Of those, 61 percent called for an outright repeal, while 22 percent said the raises should be scaled back. Eleven percent favored leaving the raises as they are and the rest were undecided.
But at the same time, 57 percent of those responding said they wouldn't actually vote their incumbent legislator out of office solely on the basis that he or she had voted for the raises in the wee hours of July 7.
By contrast, 37 percent said they would oust the incumbent for that reason.
In another survey result, 67 percent -- two-thirds of those who responded -- said they didn't even know how their local legislator had voted on the pay hike issue.
"It's obvious that the pay raise is hated, but I think it shows that voter anger is broad but not too deep," said pollster Clay Richards, who released the results at the Capitol.
"It doesn't appear that lawmakers will suffer greatly at the polls [in 2006] for making themselves the second-best paid legislature in the country," behind only California, Mr. Richards said.

◆ Dataset excerpts ◆
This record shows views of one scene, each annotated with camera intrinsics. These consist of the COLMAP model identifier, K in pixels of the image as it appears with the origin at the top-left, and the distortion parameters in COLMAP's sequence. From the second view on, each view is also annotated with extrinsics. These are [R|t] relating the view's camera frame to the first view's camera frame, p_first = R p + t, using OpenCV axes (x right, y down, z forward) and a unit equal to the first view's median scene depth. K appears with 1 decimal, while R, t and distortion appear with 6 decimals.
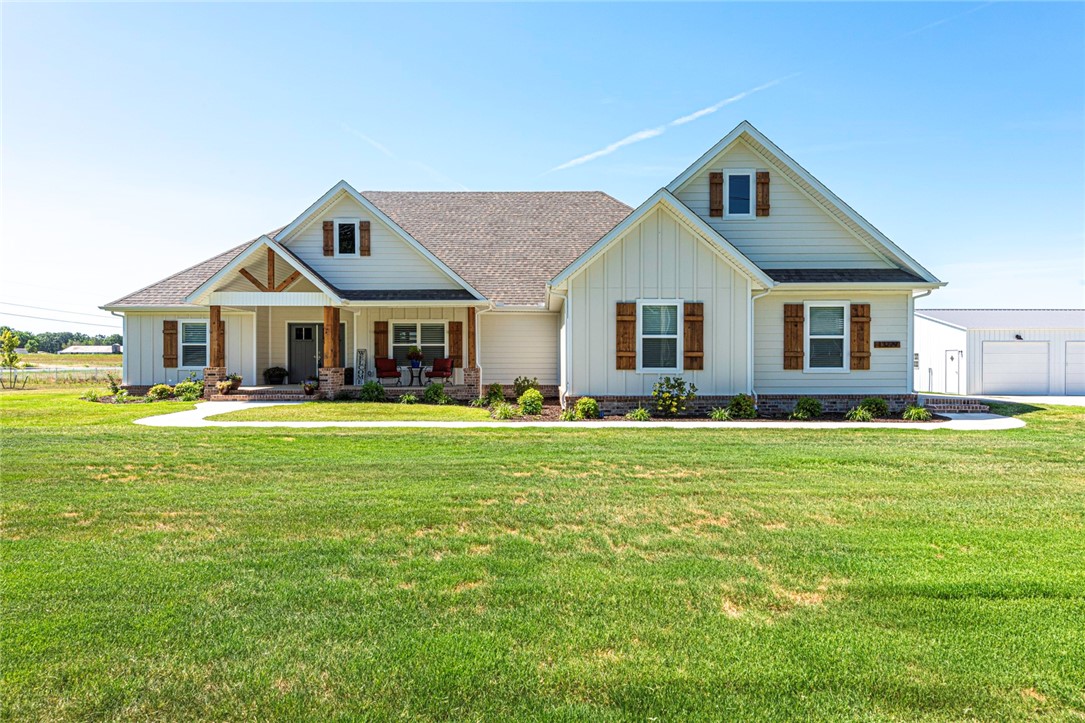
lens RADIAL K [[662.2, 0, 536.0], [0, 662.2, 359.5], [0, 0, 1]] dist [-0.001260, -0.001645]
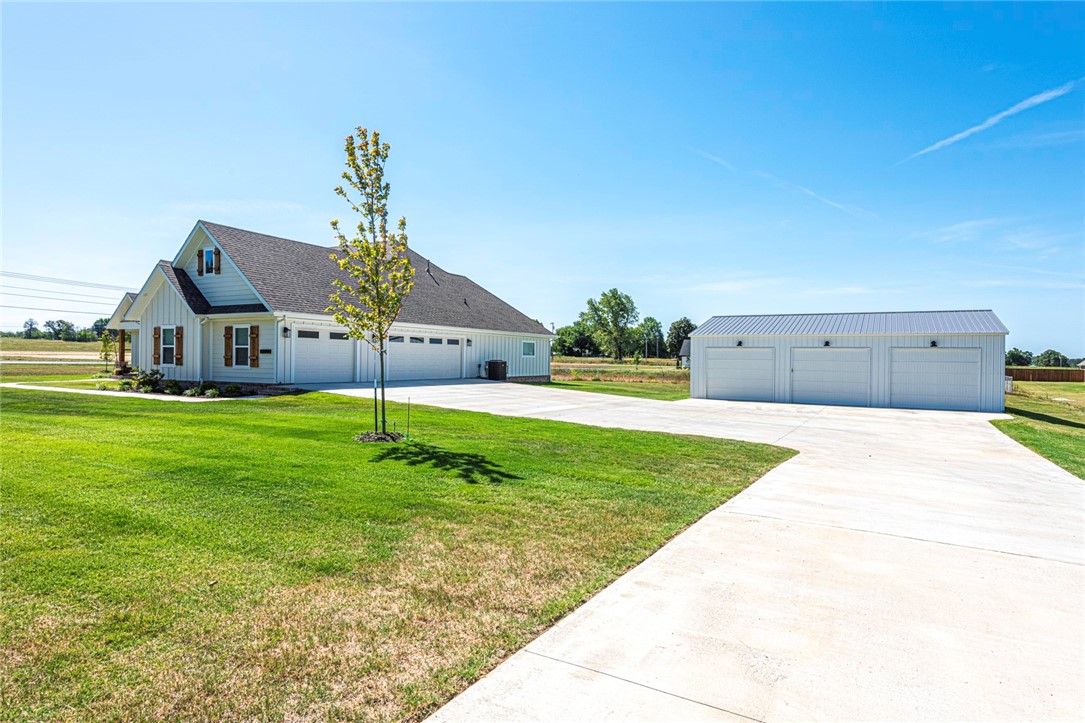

* * *

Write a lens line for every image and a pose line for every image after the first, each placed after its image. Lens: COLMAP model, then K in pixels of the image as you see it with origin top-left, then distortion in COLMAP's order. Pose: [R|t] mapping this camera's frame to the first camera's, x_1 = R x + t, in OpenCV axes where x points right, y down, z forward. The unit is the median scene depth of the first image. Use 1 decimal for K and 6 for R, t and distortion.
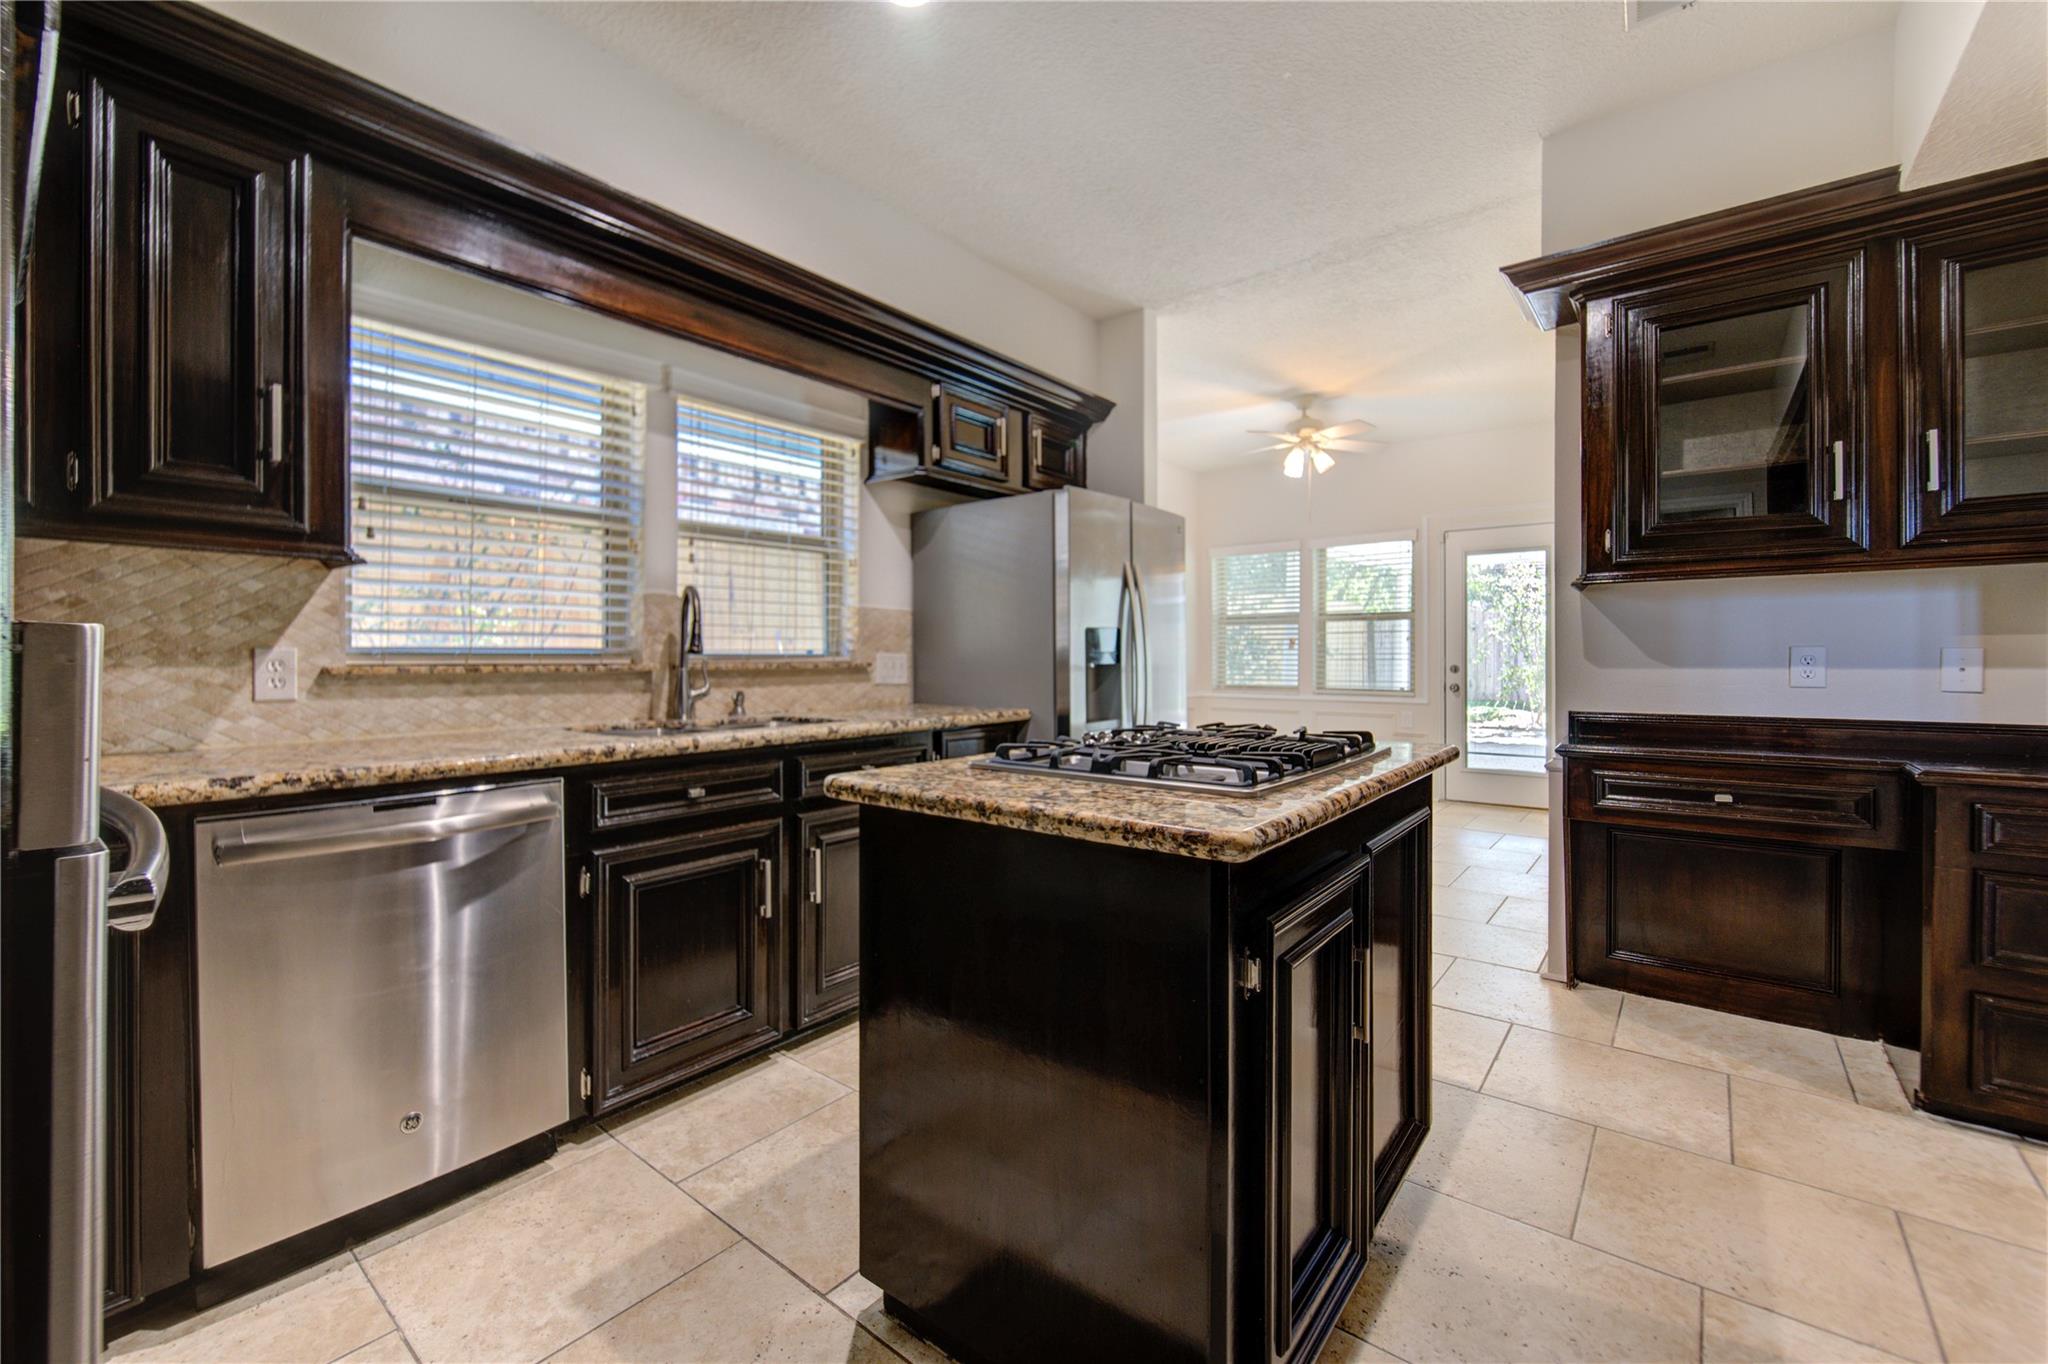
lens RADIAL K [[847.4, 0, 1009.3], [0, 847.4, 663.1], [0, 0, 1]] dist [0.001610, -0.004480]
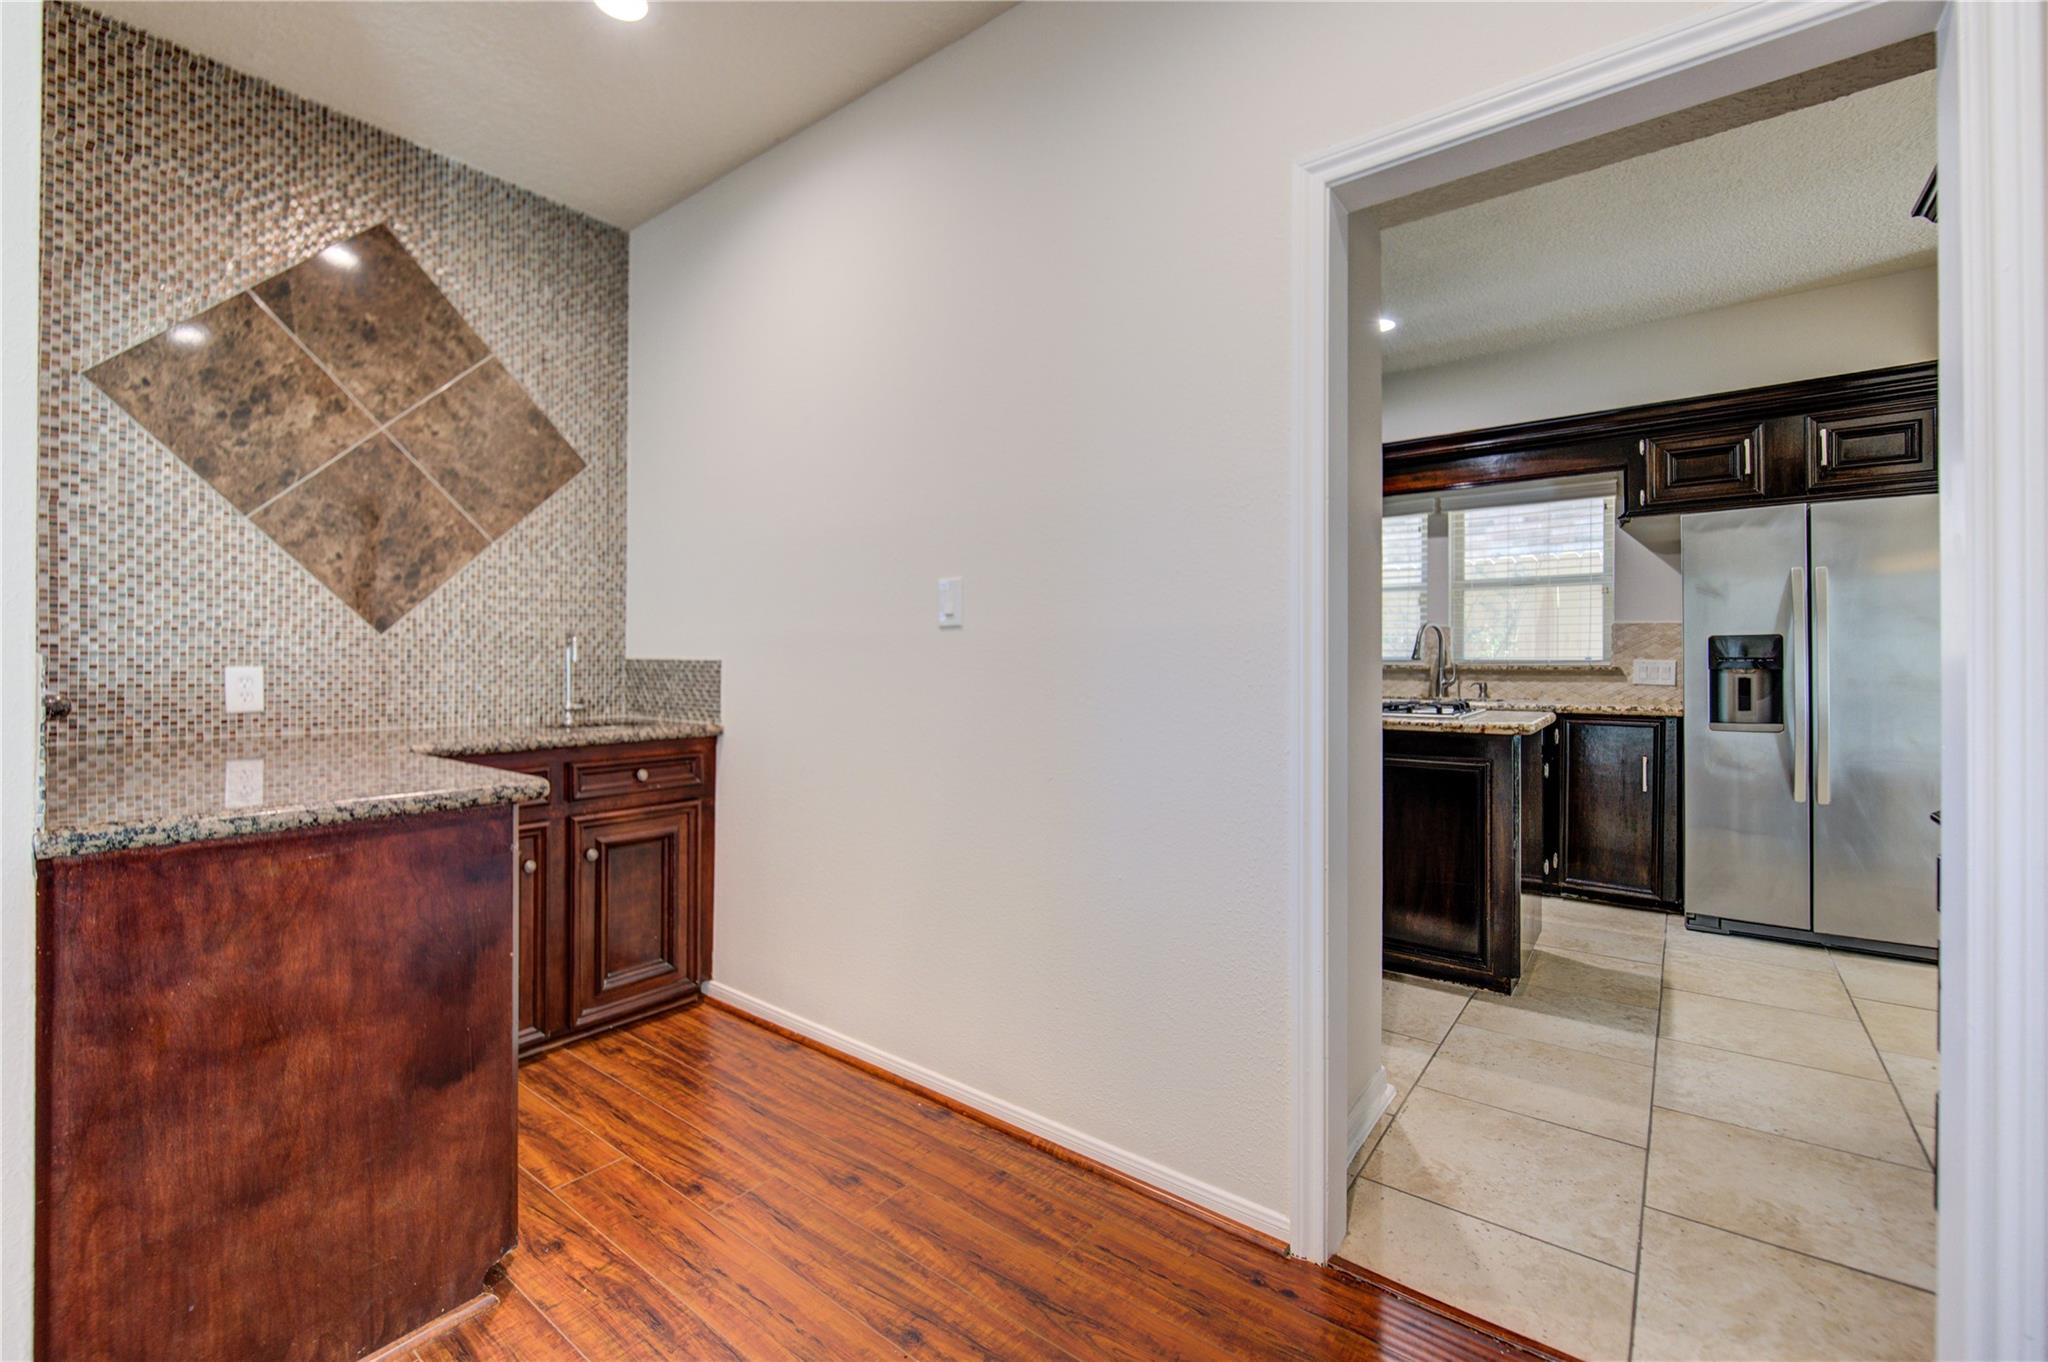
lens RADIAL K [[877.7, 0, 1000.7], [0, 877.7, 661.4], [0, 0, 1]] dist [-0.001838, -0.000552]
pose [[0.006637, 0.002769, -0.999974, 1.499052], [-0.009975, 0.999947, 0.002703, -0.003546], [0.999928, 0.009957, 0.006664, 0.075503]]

◆ Tasks for this exercise ◆
A. Reproduce the pay raise poll text starting with "Of those, 61" and going on through "for that reason.", substituting "pay increases" for "raises".
B. Proceed with the pay raise poll text, picking up after its final sentence.

◆ Answers for each item ◆
A.
Of those, 61 percent called for an outright repeal, while 22 percent said the pay increases should be scaled back. Eleven percent favored leaving the pay increases as they are and the rest were undecided.
But at the same time, 57 percent of those responding said they wouldn't actually vote their incumbent legislator out of office solely on the basis that he or she had voted for the pay increases in the wee hours of July 7.
By contrast, 37 percent said they would oust the incumbent for that reason.

B.
"General Assembly leaders know that pay raises are always unpopular, but the heat goes away."
Mr. Richards predicted that "a handful, maybe five or six" legislators who voted for the pay raises could lose their re-election bids in 2006, but thought that most of the 119 House members and 27 senators who voted for thes raises will survive.
Russ Diamond of Lebanon County, head of Pa. Clean Sweep, which has begun a statewide campaign to oust incumbent lawmakers, had a different take on the poll results.
Given the large number of people who didn't know how their legislators voted on the raise, he said, "job one is educating the voters."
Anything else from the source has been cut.